Clemson doctoral researchers engage in educator development initiatives in Tanzania
CLEMSON — Two Ph.D. students in Clemson’s College of Education recently traveled to Tanzania to help secondary teachers develop greater knowledge of how to teach English as a third language. The trip represented the first step in a collaborative research project that will collect data over the course of two years on the impact of these development efforts on Tanzanian teachers.
Stephanie Schenck and Arsenio Silva worked in conjunction with Mwangaza, an organization focused on community health and teacher development in Tanzania. Schenck and Silva, both students in Clemson’s literacy, language and culture Ph.D. program, were connected with Mwangaza through Phillip Wilder, assistant professor of literacy in Clemson’s College of Education. Wilder has longstanding ties to Mwangaza and currently serves as its U.S. consultant.
“I’m interested in working internationally and doing research abroad, but when Dr. Wilder approached me about participating, I wasn’t sure what I could offer,” Schenck said. “It turns out Arsenio and I offered different expertise that the Tanzanian teachers valued.”
Schenck’s background is in second-language learning and she has worked in Spanish-language countries teaching English as a second language. Silva had experience teaching high school students in Kenya and was familiar with Tanzanian culture. His work in disciplinary literacy would benefit the teachers and subsequently their students in thinking critically within content areas. Wilder saw their experience as an obvious benefit for Tanzanian teachers struggling to overcome language barriers in their classrooms.
Educators and students in Tanzania are faced with unique challenges in addition to limited resources. Seventh-grade students must pass an exam on a multitude of subjects to be given entrance into Tanzania public secondary schools. Roughly half of the students pass the exams, while Mwangaza works in private schools to support the thousands of students left behind by Tanzanian government schools.
Once students enter secondary schools, English is the medium for instruction. Students up to that point are taught in Kiswahili, the national language, and many speak regional languages, so the challenge is compounded when they are suddenly only taught in their third language, English. The goal for Schenck, Silva and other facilitators is to train educators to more effectively teach through English so they can then share teaching methods with their fellow teachers.
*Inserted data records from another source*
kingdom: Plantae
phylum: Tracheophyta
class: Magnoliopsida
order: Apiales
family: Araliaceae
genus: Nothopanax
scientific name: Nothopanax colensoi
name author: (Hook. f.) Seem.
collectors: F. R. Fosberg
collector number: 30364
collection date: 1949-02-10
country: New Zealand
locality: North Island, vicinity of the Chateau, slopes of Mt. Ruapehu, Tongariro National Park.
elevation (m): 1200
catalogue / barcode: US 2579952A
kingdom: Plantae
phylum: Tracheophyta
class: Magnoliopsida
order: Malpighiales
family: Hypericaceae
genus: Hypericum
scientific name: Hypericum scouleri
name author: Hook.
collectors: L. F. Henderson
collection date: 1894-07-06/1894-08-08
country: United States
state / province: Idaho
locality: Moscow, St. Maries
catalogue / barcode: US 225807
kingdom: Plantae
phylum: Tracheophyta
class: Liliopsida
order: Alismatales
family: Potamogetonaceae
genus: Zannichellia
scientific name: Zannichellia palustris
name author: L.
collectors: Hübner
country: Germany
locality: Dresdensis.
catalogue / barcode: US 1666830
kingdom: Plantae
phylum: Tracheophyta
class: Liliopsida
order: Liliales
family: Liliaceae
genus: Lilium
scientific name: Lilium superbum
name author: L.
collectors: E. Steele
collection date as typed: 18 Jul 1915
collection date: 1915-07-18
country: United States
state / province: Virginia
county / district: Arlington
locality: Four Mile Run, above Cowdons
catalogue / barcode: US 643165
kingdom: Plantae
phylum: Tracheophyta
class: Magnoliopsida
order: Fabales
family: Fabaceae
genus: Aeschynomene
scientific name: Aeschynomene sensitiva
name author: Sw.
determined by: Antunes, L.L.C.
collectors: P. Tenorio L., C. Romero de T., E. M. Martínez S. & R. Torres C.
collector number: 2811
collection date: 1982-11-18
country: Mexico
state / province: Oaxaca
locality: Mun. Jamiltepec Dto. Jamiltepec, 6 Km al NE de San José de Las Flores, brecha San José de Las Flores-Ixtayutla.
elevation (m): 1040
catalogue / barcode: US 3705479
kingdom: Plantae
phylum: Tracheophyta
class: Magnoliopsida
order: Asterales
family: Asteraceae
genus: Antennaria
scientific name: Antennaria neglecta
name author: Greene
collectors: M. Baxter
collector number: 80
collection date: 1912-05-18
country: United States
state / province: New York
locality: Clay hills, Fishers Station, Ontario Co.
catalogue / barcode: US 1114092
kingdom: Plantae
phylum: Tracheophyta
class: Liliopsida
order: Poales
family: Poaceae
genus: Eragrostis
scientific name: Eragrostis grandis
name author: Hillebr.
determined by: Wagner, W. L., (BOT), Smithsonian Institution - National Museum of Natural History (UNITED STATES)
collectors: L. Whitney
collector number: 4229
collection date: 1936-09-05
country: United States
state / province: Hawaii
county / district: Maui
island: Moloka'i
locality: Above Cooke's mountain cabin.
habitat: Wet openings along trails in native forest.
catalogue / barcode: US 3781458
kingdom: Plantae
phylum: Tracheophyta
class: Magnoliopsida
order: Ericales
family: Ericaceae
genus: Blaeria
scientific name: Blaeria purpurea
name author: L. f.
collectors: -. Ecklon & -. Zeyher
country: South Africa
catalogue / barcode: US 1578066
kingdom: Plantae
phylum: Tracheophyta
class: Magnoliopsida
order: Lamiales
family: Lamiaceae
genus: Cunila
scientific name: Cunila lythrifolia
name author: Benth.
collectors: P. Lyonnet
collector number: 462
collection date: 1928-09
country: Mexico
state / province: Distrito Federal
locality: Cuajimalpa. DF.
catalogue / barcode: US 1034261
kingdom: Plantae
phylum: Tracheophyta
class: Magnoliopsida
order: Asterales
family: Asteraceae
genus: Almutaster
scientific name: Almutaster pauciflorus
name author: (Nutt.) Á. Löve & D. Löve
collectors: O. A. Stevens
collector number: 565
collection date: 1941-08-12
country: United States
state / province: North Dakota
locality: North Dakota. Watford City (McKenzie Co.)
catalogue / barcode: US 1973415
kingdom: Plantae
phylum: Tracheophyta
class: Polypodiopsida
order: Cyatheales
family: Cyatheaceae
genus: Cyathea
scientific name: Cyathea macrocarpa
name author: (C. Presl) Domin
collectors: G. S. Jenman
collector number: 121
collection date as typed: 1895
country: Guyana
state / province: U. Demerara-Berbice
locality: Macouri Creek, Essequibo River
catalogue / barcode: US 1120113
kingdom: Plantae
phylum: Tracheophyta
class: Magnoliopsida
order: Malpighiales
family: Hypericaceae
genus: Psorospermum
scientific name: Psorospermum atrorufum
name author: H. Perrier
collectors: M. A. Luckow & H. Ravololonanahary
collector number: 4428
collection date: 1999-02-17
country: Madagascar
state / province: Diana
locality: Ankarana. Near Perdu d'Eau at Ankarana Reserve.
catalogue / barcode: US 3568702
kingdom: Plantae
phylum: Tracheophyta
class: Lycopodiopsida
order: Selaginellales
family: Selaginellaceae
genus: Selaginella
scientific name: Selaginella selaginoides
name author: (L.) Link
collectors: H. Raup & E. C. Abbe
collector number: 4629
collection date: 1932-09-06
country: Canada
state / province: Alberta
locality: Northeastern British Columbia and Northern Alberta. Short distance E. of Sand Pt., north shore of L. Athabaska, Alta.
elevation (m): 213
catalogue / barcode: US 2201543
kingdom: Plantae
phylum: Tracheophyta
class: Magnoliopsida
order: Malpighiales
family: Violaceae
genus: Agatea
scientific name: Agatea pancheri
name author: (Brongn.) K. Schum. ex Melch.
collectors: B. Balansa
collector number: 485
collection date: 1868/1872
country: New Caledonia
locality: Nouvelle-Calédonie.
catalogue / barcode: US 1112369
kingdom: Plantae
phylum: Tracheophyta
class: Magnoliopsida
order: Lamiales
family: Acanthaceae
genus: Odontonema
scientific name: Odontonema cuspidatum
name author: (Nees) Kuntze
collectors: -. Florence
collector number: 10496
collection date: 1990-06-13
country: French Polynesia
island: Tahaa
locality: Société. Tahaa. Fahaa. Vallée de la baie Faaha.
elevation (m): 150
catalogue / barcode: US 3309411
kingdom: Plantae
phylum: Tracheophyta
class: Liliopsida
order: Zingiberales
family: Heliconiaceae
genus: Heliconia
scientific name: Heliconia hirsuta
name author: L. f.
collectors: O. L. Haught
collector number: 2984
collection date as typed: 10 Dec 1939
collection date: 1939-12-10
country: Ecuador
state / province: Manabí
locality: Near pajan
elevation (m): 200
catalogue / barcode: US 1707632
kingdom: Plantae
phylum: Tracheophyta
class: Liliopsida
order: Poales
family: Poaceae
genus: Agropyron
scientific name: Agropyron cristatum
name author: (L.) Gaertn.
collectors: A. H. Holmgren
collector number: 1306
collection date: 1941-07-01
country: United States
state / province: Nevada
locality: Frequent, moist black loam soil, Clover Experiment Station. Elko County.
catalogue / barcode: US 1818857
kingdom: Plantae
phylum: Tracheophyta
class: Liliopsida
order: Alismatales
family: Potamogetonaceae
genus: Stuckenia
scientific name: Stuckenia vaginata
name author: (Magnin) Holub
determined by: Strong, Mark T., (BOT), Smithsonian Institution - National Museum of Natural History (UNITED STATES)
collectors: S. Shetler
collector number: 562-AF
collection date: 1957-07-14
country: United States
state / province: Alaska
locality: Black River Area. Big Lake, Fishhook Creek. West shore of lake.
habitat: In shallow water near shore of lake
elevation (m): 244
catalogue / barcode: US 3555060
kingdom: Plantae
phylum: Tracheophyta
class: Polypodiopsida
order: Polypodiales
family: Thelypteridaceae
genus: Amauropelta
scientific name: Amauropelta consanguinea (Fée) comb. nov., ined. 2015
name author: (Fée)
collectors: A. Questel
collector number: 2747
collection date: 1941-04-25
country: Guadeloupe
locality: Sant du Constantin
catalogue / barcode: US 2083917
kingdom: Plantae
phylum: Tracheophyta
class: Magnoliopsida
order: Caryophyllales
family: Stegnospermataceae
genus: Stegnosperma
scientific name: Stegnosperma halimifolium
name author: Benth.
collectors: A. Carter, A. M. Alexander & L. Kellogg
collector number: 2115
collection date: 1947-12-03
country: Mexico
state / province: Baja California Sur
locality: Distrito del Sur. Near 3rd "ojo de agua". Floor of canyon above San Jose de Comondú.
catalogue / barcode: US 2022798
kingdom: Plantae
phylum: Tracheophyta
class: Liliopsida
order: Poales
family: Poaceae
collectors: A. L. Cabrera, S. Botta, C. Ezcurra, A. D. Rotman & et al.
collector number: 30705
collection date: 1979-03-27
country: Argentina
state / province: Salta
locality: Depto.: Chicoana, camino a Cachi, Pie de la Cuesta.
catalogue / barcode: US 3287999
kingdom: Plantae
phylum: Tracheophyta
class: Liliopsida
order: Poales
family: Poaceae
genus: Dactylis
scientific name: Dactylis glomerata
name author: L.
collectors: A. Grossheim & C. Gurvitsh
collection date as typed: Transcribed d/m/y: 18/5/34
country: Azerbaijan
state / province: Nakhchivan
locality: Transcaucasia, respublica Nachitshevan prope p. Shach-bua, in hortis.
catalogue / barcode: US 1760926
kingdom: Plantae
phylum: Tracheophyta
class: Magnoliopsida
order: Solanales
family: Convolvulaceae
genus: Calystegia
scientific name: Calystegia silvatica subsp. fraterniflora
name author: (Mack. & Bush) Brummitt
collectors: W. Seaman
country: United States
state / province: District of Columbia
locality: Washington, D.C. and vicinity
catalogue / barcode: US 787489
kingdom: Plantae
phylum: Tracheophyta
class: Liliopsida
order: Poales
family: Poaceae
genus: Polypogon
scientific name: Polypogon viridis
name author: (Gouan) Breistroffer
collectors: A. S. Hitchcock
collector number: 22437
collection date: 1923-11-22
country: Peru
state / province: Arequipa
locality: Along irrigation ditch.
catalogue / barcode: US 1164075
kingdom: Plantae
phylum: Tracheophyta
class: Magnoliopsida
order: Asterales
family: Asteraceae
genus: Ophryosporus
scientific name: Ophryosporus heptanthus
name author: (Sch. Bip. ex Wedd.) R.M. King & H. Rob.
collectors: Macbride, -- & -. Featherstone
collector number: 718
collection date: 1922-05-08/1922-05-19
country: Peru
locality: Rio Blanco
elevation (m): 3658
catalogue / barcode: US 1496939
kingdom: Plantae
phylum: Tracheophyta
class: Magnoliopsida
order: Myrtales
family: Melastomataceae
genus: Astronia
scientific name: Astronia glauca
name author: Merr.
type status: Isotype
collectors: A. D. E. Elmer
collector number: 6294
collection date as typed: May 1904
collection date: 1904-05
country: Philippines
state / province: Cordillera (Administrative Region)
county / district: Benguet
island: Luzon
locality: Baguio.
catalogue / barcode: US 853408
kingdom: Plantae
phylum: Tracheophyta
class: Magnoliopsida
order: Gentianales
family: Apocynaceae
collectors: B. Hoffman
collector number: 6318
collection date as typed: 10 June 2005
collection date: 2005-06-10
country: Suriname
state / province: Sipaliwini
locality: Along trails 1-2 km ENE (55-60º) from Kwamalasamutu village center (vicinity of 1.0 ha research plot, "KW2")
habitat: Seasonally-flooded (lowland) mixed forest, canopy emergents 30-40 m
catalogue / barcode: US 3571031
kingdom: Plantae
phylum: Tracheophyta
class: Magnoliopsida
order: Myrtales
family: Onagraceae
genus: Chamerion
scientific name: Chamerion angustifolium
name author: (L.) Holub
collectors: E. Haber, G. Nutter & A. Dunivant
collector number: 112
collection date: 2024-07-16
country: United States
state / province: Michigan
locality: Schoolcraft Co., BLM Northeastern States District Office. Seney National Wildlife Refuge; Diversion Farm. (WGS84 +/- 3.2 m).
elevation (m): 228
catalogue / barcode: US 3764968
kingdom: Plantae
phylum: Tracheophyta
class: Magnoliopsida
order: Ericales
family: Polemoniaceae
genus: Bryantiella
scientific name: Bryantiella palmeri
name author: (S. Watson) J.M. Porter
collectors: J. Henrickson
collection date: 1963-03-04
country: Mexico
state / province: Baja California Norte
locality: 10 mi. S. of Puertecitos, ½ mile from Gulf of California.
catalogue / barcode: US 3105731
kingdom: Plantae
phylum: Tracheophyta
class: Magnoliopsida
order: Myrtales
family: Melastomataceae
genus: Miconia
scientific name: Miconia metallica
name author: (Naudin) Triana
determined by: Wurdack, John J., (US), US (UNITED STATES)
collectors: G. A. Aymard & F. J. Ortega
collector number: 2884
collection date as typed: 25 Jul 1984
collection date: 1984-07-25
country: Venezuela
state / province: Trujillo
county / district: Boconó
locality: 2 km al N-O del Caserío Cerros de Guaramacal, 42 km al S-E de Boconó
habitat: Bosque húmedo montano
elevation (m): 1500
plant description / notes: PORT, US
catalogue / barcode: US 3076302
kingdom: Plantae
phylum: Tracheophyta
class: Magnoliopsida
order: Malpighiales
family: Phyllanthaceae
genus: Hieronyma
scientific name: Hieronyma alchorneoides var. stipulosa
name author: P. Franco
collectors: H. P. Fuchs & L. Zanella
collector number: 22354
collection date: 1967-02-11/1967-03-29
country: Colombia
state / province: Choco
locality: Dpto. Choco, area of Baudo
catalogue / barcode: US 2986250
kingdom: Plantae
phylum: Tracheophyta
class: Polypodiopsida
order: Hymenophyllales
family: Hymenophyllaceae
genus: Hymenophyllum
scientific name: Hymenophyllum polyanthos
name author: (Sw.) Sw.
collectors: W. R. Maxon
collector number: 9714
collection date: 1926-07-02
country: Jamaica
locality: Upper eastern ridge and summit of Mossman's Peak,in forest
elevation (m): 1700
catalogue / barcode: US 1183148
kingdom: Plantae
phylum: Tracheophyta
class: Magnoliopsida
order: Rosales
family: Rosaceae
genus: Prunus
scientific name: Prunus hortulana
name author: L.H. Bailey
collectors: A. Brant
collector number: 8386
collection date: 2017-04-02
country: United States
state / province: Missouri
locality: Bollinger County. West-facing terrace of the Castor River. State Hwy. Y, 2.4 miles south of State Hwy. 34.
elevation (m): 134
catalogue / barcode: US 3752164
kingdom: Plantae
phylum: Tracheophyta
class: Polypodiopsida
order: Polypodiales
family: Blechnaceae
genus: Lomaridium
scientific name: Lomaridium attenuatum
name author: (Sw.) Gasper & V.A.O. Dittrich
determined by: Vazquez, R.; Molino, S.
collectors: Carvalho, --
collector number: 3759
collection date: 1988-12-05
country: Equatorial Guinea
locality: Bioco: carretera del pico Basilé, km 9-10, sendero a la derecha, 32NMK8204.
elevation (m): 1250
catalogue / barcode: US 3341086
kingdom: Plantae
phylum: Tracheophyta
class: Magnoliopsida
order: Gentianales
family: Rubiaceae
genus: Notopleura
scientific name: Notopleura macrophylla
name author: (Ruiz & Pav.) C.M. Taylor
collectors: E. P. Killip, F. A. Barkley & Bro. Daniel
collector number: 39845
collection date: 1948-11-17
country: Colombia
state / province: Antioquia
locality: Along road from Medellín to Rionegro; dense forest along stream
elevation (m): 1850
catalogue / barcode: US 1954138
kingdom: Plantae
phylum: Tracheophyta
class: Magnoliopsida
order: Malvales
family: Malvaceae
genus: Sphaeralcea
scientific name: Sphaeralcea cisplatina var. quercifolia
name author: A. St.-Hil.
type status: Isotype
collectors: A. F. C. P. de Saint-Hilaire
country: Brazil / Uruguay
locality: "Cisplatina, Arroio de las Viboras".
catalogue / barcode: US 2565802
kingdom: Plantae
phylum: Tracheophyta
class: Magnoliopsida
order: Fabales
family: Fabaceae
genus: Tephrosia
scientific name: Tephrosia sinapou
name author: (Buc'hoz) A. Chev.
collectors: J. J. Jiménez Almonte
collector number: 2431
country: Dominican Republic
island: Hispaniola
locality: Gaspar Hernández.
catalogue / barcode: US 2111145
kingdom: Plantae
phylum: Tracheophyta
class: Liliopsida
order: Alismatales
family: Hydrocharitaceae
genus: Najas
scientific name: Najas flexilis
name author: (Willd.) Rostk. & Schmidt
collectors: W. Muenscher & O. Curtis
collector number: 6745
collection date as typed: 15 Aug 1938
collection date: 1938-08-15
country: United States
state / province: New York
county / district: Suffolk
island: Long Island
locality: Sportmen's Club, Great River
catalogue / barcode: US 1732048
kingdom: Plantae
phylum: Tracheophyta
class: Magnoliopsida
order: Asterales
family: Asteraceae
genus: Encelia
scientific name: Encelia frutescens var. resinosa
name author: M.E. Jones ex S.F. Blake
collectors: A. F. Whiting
Schenck and Silva’s first week in Tanzania was devoted to working with American and Tanzanian facilitators to prepare for the second week’s workshop. The five-day workshop brought in a group of 30 Tanzanian high school teachers from seven different schools. Schenck said she was just as concerned with misunderstanding the culture and coming off as patronizing as she was of missing something because she didn’t speak Swahili. For Silva, the most obvious challenge was the schedule.
“The days were long, but we always felt short on time,” Silva said. “There was such a large gap between the teachers’ own experiences and the practices we were presenting it seemed we were constantly moving at breakneck speed.”
By the end of the second week, the teachers performed mock lessons incorporating strategies from the workshop. Silva said the lessons reflected the educators’ adoption of the Sheltered Instruction Observation Protocol (SIOP) strategies offered by the facilitators, and they put in a great deal of effort to acquire visual aids and hands-on materials. What impressed him most was how the Tanzanian educators responded to each other’s lessons.
“In one week, I watched a group of Tanzanian secondary school teachers go from SIOP skeptics to SIOP advocates,” Silva said. “They offered critical feedback and suggestions to one another. They engaged in the lesson and asked questions real students would ask. This is what makes me most confident in their abilities to teach and support their colleagues to adopt the same classroom practices.”
The workshop was the first half of training for Tanzanian educators, and they will receive the second next summer. According to Tanzanian government records, schools which follow Mwangaza’s methodology perform better on test scores. Schenck and Silva returned to the U.S. July 2, but they are both eager to return to Tanzania next summer to finish what they started with the teachers.
They hope to collect data on the workshop’s impact on teachers next summer and then again after the workshops are complete. Schenck’s ultimate goal is to craft a study with Silva and Wilder. International studies present logistical challenges, but she said the potential benefit for Tanzania—and other countries—is more than worth the time spent hammering out details.
“We certainly valued our experience and the work we did was great and important for the teachers, but we should think more broadly with this research,” Schenck said, “We want to find out if and how this program can be modeled and adapted for other cultures facing similar educational policies and linguistic circumstances.”
Mwangaza, a grassroots organization which utilizes partnerships between all 20 dioceses of the Evangelical Lutheran Church in Tanzania and companion synods of the Evangelical Lutheran Church in America to respond to the most pressing health, educational and literacy challenges throughout the country. Mwangaza is comprised of three programs: its teacher education program, community health program and Binti Mama, an intergenerational program designed for young mothers that focuses on women’s health, nutrition and gender advocacy.